Born in 1988, in St Brieuc, Anaïs Moureau completed her two-year higher-education diploma in Spatial Design in Caen in 2009. She then enrolled in the European Higher Arts School in Rennes, Brittany, and graduated with a DNAP Design degree in 2013. The following year, she spent six months studying at the German Art School Muthesius Kunsthochschule, specialising in "Raumstrategien" (Spatial Strategies). Mindful of the question of landscape and environmental health and keenly interested in botany, the young designer is drawn to the idea of landscape "wounds". In her final year dissertation entitled "Le paysage blessé" (The wounded landscape), she asked herself: in what way can a landscape be wounded? And if it is considered as such, how can its value be restored? In 2015, she passed her DNSEP-Design degree with commendation from the jury. Her degree project, based on the research programme URU (Unicellular Regenerative Unit) and supervised by P. Lafon, a teacher at the European Higher Arts School in Brittany, in partnership with engineers (at INSA and GMP) and the Rennes Gardens Department, involved erecting a landscape installation. Anaïs seeks to restore the link between humans and nature. She presents an installation that can "repair" a pond which has become unfit for bathing, through the wastewater stabilisation technique. After her degree, she showcased some of her work, “Portique de cultures” (Portico in bloom), during the exhibition "Mettre à jour et Extension" at the Rennes Regional Contemporary Art Fund (Frac) in September 2015. She intends to open up her own studio to develop and expand this project which embraces landscape, design and environment in a positive and light-hearted approach.

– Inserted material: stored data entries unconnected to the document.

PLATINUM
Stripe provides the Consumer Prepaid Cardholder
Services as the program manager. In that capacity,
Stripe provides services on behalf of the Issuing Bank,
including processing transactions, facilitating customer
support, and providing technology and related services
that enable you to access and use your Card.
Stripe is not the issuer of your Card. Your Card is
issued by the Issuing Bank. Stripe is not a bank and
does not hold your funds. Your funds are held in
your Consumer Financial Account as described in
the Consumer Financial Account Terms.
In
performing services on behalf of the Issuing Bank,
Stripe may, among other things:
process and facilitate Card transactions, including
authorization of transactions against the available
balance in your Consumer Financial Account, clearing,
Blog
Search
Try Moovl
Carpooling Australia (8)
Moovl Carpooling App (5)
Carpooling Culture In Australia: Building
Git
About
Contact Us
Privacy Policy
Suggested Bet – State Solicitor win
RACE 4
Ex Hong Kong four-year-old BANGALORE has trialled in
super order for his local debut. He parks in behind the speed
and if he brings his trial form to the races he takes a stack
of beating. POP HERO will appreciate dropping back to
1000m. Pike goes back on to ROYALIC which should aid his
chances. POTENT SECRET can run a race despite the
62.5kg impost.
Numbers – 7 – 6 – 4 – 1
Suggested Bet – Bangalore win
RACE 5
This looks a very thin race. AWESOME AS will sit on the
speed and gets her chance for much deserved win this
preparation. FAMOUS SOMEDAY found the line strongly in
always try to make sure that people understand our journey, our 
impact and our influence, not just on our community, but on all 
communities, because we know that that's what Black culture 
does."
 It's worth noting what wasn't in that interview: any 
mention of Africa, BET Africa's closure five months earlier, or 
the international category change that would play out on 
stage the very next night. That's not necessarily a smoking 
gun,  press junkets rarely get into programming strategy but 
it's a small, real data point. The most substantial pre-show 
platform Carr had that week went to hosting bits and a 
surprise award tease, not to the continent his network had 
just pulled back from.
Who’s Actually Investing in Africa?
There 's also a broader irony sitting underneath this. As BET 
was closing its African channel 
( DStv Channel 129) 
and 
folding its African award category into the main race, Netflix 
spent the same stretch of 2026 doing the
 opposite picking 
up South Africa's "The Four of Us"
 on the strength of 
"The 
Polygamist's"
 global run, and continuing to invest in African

A trained urban planner and a hydrologist, Christian Piel founded and for twenty years headed up the landscape firm Composante Urbaine, which specialises in making water a part of cityscapes. For two years now, through Urbanwater and in partnership with the urban hydrology engineering firm Sépia, he has been delving even deeper into this link between water and urban settings, this time at all scales. From sweeping landscapes, by taking on board such issues as flooding risks, to rain gardens, which reintroduce the water cycle into cities. Water forms a key component of the project in that it reveals geography and both supports and represents the landscape. Via the natural metabolism it restarts in urban settings, water also helps to provide solutions to such contemporary challenges as biodiversity or creating urban cool islands.